There’s a Better Way to “Refresh Your Brand”

January 3, 2017
Reveal Growth

There’s a Better Way to “Refresh Your Brand”

We know from study after study that the key to successful growth is having a clear understanding of customers’ unmet needs. It’s very hard to innovate, differentiate, and grow if you don’t know where your target customers’ needs remain unmet by your own offerings and your competitors’ offerings. Without this information, companies are forced to guess what to do to create value for their target customers and, not surprisingly, that leads to high failure rates, a lot of frustration, and wasted time and money. This is largely unnecessary but very common for many companies today.

Many top branding firms follow a common practice to help clients differentiate their brands for growth: talk with customers, learn what they like and dislike about the brand, and then:

  • Leverage the positives
  • Eliminate the negatives
  • Identify trends in the product/service category that can be leveraged

While this can be very powerful and, yet, sometimes it is insufficient for three reasons:

  1. It looks backwards at what customers valued when what is needed is a look forward to determine what they will value in the future
  2. It does not include inputs from non-customers
  3. It does not identify and rank opportunities for innovation and growth with statistical validity

1. It looks backwards when what is needed is a look forward

Certainly, keeping and/or accentuating a company’s historical strengths makes a lot of sense, but only if those strengths will be valued by the market in the future. Sometimes, as author and executive coach Marshall Goldsmith has said, “What got you here won’t get you there.” Leveraging historical strengths alone may not be enough to win tomorrow .

To be successful creating new value in the future, leaders must understand what customers are trying to accomplish, feel, and experience with their products and services. As the late Harvard Business School professor Theodore Levitt famously said, “People don’t want to buy a quarter inch drill; they want a quarter inch hole!” While customers cannot tell us what products,or services, or features they want(it’s not their expertise), they can tell us what they want to accomplish, feel, and experience in a specific circumstance. Consequently, customers can tell us what they want: products and services that help them get their important unsatisfied functional, emotional, and social jobs done better.

2. It does not capture inputs from non-customers

While talking with customers is always a good idea, it’s a biased sample — they already like your offering. For most companies, the biggest opportunity for growth is converting non-customers. That means talking with non-customers to discover the barriers to consumption be it money, education, time or something else that is keeping them from buying your product or service. Obtaining this information will help the firm win more new customers.

3. It cannot identify and rank opportunities for innovation and growth with statistical validity

When we define “customer needs” as the functional, emotional, and social jobs customers want to get done, and the criteria they use to measure success when executing their functional jobs, we find that customers can tell us what they want. This makes is possible to obtain a comprehensive set of need statements in any functional market (where customers are trying to get functional job(s) done). And because these customer needs are separate and distinct from product or service solutions, they can be put into a survey and deployed to a representative sample of target customers to be rated for importance and satisfaction. Those needs that are both highly important and poorly satisfied are opportunities for innovation and growth. The more important and less satisfied a need is, the greater the opportunity for innovation and growth it presents. This enables companies to identify and rank the opportunities in their market with statistical validity which, of course, gives leaders clarity and confidence about where to focus and what to do to drive innovation and growth. There is no more reliable way to create unique value for your target customers and competitive advantage for your firm.
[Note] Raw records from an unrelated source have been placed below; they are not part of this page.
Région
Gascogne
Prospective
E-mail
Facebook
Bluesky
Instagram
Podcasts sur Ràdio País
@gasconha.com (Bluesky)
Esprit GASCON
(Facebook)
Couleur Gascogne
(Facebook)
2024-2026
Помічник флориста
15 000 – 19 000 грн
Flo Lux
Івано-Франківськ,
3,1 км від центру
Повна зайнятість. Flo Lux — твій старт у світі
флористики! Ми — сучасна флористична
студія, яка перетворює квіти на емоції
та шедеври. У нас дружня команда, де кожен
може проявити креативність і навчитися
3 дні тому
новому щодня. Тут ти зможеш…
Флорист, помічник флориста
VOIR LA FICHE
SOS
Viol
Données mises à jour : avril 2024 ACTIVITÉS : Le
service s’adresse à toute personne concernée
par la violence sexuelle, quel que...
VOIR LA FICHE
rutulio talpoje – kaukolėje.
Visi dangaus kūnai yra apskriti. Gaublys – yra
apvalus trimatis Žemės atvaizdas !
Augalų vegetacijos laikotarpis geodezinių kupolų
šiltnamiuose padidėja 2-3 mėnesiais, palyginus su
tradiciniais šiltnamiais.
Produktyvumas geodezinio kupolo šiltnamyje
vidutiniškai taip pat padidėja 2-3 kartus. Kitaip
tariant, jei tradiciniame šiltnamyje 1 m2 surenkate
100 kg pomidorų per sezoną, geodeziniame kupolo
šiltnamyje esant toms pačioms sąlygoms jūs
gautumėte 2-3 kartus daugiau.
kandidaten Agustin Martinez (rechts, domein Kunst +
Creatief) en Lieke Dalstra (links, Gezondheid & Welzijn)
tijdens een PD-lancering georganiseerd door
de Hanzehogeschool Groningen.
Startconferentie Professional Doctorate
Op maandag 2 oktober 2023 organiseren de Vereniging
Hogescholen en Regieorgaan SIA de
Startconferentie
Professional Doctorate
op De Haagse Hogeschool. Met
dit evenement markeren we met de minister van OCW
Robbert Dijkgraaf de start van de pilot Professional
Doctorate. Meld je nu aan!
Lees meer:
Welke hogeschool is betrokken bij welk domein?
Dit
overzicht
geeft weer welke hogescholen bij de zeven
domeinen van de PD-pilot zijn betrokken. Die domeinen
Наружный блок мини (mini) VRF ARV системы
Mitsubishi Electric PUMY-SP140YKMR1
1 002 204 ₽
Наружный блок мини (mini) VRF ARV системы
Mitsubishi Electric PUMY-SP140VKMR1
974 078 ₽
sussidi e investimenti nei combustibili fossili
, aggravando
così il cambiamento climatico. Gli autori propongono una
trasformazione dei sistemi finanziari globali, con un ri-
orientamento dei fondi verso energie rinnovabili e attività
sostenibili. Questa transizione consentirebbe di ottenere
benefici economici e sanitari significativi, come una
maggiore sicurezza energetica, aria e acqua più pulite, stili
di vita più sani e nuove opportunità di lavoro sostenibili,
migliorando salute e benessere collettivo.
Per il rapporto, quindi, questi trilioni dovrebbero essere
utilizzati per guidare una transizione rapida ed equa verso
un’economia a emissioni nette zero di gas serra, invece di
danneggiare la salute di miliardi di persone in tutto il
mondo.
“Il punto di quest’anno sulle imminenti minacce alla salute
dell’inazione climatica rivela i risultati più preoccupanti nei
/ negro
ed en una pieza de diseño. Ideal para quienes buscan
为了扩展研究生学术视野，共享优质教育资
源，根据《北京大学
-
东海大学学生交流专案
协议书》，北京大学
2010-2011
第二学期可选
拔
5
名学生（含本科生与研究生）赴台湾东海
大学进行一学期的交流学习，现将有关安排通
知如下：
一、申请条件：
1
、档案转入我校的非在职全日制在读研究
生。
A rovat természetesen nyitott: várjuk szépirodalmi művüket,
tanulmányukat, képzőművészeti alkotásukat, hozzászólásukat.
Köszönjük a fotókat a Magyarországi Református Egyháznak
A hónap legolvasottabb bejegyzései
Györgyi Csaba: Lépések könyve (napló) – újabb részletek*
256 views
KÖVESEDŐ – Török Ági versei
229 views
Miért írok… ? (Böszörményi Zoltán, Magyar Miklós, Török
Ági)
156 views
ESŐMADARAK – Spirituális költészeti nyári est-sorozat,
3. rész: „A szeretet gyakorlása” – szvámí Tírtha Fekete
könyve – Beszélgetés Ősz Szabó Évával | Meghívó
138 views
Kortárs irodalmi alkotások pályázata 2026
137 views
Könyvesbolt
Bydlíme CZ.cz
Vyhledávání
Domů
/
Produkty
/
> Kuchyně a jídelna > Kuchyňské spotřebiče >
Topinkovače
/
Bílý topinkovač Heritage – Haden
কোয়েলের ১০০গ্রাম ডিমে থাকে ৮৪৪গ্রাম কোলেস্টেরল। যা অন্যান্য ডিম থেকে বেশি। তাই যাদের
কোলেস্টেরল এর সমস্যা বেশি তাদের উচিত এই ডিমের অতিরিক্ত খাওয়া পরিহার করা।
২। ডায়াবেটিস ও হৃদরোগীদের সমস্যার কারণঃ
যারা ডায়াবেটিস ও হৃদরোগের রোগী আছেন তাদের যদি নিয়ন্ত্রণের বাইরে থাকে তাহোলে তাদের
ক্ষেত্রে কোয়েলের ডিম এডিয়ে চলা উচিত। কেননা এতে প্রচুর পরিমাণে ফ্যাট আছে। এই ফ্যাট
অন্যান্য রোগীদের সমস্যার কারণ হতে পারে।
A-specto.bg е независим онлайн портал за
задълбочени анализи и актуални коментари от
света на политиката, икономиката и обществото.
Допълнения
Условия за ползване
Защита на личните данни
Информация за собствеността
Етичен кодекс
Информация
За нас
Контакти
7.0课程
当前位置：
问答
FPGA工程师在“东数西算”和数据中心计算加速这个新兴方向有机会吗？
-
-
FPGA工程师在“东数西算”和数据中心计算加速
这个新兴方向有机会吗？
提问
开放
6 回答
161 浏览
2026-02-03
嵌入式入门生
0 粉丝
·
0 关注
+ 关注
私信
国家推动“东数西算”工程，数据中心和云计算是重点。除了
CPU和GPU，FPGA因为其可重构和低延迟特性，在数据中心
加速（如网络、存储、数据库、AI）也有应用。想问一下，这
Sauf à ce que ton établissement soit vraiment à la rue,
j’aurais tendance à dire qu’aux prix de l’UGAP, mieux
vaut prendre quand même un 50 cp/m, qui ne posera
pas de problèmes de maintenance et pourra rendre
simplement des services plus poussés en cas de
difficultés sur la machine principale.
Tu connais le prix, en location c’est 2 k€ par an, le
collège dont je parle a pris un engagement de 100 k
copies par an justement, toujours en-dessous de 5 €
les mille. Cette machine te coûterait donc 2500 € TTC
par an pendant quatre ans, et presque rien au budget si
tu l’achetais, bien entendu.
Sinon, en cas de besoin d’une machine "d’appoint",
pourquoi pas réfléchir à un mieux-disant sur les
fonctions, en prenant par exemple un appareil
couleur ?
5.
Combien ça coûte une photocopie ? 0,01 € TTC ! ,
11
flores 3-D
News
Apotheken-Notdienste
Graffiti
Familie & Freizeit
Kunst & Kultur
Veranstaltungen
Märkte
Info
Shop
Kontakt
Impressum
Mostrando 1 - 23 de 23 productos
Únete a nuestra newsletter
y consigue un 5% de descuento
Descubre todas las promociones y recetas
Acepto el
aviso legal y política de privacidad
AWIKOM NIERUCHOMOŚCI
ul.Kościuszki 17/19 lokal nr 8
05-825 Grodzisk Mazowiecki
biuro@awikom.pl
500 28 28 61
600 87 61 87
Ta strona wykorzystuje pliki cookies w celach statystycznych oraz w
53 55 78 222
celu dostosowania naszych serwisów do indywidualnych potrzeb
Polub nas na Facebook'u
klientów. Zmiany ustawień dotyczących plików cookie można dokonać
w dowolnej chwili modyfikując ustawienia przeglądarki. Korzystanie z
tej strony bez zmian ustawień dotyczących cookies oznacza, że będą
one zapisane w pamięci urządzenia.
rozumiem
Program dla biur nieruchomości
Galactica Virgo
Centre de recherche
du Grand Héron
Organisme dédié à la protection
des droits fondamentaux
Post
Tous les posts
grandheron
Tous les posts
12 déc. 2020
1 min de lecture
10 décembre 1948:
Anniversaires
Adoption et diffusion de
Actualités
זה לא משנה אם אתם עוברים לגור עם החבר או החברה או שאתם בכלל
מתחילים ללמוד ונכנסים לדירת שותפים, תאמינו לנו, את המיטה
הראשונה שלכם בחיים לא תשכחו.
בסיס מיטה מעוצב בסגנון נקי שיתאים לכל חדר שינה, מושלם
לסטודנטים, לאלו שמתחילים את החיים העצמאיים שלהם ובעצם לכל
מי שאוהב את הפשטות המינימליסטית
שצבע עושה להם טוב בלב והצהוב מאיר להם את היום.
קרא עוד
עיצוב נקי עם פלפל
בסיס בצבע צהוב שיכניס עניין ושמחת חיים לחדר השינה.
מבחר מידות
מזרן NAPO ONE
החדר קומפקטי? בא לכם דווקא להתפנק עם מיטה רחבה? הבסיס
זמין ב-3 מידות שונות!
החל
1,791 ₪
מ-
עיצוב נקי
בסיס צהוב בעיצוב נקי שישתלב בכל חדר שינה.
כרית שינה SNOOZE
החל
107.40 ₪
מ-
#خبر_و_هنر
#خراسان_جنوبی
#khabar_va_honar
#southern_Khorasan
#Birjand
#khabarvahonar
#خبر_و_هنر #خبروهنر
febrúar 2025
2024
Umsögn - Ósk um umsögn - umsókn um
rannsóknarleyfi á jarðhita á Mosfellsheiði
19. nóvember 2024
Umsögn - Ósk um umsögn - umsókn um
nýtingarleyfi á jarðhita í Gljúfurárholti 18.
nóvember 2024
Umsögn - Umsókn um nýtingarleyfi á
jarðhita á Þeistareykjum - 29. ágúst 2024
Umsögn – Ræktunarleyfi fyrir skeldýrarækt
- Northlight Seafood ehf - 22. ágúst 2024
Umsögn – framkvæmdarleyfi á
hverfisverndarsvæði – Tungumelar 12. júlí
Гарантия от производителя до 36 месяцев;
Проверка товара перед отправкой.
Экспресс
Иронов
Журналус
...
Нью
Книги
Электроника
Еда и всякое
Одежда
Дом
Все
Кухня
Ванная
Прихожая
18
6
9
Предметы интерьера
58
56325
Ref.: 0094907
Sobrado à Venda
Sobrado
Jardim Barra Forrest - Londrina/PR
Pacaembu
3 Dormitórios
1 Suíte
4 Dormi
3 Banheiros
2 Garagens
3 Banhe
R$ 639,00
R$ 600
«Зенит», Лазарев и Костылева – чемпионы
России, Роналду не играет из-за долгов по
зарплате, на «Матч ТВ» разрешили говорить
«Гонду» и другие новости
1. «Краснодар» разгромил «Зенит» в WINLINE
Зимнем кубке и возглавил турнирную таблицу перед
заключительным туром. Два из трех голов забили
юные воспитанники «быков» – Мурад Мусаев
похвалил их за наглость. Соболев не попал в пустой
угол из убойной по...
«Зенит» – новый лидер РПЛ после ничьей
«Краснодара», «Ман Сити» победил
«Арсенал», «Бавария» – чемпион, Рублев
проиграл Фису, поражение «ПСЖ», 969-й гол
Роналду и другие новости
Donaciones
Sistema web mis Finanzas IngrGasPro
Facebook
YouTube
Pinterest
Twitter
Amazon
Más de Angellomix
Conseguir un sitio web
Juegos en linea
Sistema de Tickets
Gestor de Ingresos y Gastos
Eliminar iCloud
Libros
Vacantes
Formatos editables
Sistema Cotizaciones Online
However, admittedly, developing surveys and getting statistical validity may be overkill for many companies. Companies can still get excellent results simply by understanding what type of customer information to obtain (jobs and criteria) and how to get it in a manner that identifies the opportunities, i.e., customer needs that are both highly important and poorly satisfied. Instead of using a survey to do this, however, set up the interviews so interviewees understand that you’re not there to talk about solutions but the jobs they are trying to get done and how they know it’s been successful, with a focus on those jobs and criteria that are both important and unsatisfied. This, too, can provide game-changing insights.

(A version of this article first appeared in The Business Journals, December 23, 2016.)